[[ STUDY TEXT, beginning ]]
A well known experience associated with millenials in the professional world is the "grass is always greener" mentality. It is the experience of constantly seeking happiness at work. Not just general satisfaction - true, real, all-encompassing happiness. Oftentimes, this leads to a lot of young people jumping around from job to job every year. Now, no one is arguing that the pursuit of happiness is wrong, however it can be argued that we all stand to gain from attempting to investigate opportunities for satisfaction in our current situation, rather than constantly starting something new.
The pursuit of happiness in the workplace involves many elements: work-life balance, opportunities for growth and development, open and honest feedback and the quality of your day to day work deliverables. On top of all of that, there are so many people key to your success. The question is, who is responsible for making sure you're happy with your job? Is it the CEO? The head of HR? Your manager? Or should you take it upon yourself to constantly be evaluating and evolving, asking questions and seeking opportunities?
Arguments can be made for each party having some role to play in employee happiness and engagement. However, at the end of day - you are your own best advocate, and the buck stops with you.
Getting to the Root of the Problem:
First things first, you have to dive deep to understand exactly what is driving your disengagement. Is it something that could be solved with a direct conversation, like not having enough to do, or a desire for more feedback? Or, is it something that requires a longer term solution, like being unhappy with the nature of your work, or the culture of your company? Being thorough in exploring possible root causes will allow you to effectively deduce solutions.
Analyzing the Landscape:
Once you've diagnosed the root of your problem, it's crucial to analyze the landscape, both internally, and externally, in order to drive towards finding a solution. The landscape will provide you with an understanding of how common your problem is - do other people at your office feel similarly? Or is your problem common among others that have your role at other companies? If your problem is specific to your place of work - the resolution will be very different than if your challenges are related to the overarching requirements of someone in your position across the industry.
[[ STUDY TEXT, end ]]
[[ RECORDS, beginning ]]
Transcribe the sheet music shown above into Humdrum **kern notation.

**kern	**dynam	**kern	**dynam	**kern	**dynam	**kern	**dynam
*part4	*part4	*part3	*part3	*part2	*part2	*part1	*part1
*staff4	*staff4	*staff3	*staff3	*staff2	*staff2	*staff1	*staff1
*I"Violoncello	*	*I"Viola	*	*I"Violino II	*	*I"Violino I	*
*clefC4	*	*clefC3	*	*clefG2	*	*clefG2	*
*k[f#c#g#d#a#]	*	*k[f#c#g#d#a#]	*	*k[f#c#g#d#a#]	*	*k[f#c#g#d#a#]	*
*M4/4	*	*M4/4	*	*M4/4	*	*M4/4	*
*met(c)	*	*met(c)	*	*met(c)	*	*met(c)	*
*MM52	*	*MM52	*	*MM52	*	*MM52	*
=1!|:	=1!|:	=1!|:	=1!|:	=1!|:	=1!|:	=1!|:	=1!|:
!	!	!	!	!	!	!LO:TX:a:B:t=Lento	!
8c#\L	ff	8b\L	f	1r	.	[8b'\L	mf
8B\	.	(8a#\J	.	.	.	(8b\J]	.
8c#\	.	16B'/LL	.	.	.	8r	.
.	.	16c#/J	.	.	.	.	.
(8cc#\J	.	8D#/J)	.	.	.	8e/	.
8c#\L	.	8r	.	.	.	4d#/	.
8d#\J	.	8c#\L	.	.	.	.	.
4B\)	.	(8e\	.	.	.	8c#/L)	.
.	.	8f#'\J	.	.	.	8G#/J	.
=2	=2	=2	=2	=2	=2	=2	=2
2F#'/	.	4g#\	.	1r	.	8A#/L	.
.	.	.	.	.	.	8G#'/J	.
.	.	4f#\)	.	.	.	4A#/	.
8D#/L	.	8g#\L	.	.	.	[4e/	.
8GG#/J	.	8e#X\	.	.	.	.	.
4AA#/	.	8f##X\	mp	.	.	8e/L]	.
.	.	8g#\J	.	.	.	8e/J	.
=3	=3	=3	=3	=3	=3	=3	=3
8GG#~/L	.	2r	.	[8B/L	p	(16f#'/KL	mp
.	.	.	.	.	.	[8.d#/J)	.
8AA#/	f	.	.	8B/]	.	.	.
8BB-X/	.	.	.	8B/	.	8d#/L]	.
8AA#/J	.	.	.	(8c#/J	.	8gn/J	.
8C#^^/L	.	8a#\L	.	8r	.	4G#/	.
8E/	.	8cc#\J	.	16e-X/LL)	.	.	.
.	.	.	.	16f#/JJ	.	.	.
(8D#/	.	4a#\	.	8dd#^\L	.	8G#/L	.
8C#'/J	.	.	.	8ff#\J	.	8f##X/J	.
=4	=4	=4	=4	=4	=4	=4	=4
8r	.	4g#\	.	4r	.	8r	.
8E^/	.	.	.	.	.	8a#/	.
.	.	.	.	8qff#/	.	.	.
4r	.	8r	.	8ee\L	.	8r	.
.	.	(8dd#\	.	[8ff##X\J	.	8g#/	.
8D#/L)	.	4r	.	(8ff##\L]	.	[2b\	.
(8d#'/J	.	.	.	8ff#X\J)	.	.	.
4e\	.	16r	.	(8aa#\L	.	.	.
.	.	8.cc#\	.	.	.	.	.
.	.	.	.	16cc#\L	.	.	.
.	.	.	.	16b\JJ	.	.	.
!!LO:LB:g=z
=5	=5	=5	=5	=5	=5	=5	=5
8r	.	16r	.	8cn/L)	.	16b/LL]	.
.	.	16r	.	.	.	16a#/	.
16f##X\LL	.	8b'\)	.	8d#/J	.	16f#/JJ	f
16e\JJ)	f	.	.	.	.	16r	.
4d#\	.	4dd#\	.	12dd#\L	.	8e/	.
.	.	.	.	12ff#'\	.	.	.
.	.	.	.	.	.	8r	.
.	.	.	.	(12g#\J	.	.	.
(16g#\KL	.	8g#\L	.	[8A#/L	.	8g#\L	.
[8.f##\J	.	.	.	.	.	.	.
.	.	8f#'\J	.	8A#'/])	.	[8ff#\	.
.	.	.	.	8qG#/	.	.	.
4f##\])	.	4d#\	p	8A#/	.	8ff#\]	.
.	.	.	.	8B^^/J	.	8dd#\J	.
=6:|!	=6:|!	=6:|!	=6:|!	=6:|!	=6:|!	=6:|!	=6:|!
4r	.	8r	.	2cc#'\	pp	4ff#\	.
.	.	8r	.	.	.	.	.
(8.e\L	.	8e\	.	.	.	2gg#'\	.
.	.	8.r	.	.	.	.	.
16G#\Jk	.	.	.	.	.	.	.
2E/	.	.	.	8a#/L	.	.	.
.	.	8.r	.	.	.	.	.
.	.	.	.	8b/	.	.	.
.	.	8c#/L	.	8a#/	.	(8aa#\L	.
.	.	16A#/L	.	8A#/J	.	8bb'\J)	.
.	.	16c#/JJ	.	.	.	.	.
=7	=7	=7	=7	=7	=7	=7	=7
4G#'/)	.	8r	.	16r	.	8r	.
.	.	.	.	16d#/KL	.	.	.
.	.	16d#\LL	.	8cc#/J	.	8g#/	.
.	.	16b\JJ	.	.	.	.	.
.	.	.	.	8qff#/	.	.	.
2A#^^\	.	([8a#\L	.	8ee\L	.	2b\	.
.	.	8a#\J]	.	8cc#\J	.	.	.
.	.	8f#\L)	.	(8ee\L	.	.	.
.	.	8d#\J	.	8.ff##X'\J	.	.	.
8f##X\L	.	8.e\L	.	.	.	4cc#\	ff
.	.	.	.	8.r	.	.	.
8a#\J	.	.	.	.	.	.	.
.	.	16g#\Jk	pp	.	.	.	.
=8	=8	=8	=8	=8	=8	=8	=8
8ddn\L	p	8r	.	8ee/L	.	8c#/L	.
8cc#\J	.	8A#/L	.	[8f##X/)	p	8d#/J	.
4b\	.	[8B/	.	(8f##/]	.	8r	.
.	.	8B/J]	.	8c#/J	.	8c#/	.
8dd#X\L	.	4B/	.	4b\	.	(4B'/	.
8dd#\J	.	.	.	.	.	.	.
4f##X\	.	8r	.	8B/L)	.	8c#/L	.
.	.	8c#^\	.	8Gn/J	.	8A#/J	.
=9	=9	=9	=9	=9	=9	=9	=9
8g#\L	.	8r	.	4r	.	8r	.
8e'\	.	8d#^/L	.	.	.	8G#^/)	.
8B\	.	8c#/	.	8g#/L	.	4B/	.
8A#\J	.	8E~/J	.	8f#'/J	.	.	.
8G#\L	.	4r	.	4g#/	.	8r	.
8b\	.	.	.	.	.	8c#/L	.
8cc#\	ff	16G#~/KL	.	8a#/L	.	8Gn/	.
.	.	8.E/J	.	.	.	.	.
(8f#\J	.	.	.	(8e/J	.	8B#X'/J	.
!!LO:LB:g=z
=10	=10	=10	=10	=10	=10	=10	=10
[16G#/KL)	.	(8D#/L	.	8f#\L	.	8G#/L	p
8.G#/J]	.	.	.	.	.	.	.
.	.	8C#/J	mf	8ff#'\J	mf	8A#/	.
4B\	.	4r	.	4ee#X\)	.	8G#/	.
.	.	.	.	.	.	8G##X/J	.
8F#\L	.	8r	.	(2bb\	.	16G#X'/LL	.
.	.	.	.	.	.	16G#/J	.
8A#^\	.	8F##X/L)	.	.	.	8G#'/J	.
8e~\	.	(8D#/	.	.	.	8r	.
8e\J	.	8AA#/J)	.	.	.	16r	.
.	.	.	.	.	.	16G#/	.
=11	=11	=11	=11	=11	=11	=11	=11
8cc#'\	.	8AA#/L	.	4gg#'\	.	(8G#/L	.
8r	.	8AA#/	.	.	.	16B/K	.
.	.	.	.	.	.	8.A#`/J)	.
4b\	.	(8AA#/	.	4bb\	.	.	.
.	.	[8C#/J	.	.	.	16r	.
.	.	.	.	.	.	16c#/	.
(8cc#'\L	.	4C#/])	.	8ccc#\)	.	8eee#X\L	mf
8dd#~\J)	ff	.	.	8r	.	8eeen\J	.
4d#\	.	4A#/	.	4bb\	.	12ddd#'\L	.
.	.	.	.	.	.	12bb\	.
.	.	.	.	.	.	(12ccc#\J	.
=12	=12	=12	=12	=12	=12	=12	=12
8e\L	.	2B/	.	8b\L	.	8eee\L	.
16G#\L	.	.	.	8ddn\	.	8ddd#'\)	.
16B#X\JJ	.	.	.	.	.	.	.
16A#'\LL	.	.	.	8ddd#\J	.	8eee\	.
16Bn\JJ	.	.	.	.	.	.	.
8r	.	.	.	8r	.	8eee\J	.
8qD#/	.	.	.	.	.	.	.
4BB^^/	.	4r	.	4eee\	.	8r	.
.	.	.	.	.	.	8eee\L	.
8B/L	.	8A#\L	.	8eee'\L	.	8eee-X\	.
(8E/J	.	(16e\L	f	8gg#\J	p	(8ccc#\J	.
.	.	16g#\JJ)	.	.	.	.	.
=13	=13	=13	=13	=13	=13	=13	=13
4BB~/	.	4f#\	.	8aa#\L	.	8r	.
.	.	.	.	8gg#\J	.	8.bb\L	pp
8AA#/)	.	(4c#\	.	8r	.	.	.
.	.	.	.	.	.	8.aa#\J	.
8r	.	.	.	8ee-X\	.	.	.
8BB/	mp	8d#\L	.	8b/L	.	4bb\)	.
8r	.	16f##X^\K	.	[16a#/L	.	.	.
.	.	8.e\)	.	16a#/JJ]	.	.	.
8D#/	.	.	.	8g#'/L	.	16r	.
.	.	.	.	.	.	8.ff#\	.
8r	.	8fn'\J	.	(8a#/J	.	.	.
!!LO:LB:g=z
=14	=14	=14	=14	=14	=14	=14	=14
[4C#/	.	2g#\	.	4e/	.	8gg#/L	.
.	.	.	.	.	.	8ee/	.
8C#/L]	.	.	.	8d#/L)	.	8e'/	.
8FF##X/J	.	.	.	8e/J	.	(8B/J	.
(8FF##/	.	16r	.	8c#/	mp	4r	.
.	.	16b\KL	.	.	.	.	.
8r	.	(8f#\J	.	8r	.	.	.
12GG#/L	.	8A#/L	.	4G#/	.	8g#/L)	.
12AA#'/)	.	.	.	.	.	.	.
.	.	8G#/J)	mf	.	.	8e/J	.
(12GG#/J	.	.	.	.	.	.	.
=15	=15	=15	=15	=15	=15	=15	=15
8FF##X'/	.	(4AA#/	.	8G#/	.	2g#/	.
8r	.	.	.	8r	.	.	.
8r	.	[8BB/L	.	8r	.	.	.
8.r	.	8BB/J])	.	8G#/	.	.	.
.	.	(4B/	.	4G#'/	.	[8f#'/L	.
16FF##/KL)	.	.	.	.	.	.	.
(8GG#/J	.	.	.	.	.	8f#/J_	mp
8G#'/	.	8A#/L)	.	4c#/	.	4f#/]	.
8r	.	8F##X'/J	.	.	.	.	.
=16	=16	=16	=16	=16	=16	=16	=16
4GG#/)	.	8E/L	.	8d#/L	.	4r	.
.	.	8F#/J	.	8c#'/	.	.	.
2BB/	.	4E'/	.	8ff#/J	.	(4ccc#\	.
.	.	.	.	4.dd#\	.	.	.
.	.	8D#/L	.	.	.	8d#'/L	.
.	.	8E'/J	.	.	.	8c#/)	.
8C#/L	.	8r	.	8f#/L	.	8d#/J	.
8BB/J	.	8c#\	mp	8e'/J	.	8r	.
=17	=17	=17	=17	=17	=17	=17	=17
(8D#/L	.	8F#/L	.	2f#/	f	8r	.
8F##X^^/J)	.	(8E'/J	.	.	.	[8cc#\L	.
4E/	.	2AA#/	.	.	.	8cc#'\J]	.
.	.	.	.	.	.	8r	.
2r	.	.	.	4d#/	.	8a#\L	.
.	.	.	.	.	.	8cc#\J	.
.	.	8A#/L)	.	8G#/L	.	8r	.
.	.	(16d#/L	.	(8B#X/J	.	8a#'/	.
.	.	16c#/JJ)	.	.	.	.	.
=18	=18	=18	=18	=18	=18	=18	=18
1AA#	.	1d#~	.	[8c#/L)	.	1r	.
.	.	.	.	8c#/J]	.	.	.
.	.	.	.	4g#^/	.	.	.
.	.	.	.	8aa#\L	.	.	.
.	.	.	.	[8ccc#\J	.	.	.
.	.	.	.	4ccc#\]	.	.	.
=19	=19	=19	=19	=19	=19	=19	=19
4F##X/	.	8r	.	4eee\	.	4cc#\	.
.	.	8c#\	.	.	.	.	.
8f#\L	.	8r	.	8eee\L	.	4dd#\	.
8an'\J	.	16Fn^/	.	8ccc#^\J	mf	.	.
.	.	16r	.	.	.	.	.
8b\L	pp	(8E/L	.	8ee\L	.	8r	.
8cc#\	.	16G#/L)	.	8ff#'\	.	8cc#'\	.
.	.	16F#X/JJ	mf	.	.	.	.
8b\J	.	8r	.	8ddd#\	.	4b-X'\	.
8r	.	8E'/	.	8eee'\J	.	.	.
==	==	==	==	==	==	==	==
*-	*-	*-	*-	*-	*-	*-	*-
[[ RECORDS, end ]]
PROBLEM SET:
1. Do these statements agree with the article on workplace happiness? Answer yes or no for each, quoting the words of the article that decide it.
(a) The article says the pursuit of happiness at work is wrong.
(b) The article lists work-life balance as one element of the pursuit of happiness in the workplace.
(c) The article says that, in the end, you are your own best advocate.
2. Write out the part of the article on workplace happiness from "Arguments can be" up to and including "stops with you.".
3. Pick up the article on workplace happiness after its final sentence and keep writing it.

ANSWER SECTION:
1.
(a) No: "no one is arguing that the pursuit of happiness is wrong"
(b) Yes: "The pursuit of happiness in the workplace involves many elements: work-life balance"
(c) Yes: "at the end of day - you are your own best advocate, and the buck stops with you."

2.
Arguments can be made for each party having some role to play in employee happiness and engagement. However, at the end of day - you are your own best advocate, and the buck stops with you.

3.
Brainstorm Potential Solutions:
Now is the time to open your mind and do your due diligence to really think through all the possible solutions. Go from the most extreme, like finding a new job, to the least extreme, like having a conversation with your manager. Think through the implications of each on your day to day, as well as the likelihood of them coming to fruition. Don't be afraid to think creatively - maybe the answer is creating a working group within your office to work with individuals struggling with the same issue. More often than not, your company will want to work with you to come to a mutually beneficial solution.
Make a Choice, and Stick To Your Guns:
Once you've weighed your options, it's time to make the decision. If you decide to stay where you are and work towards higher satisfaction, then it's up to you to take your role in the process seriously. If you want things to change in your role, you have to lead the charge to making it happen. Set up the right meetings, check in with the right people, and don't give up until you've achieved what you're setting out to do.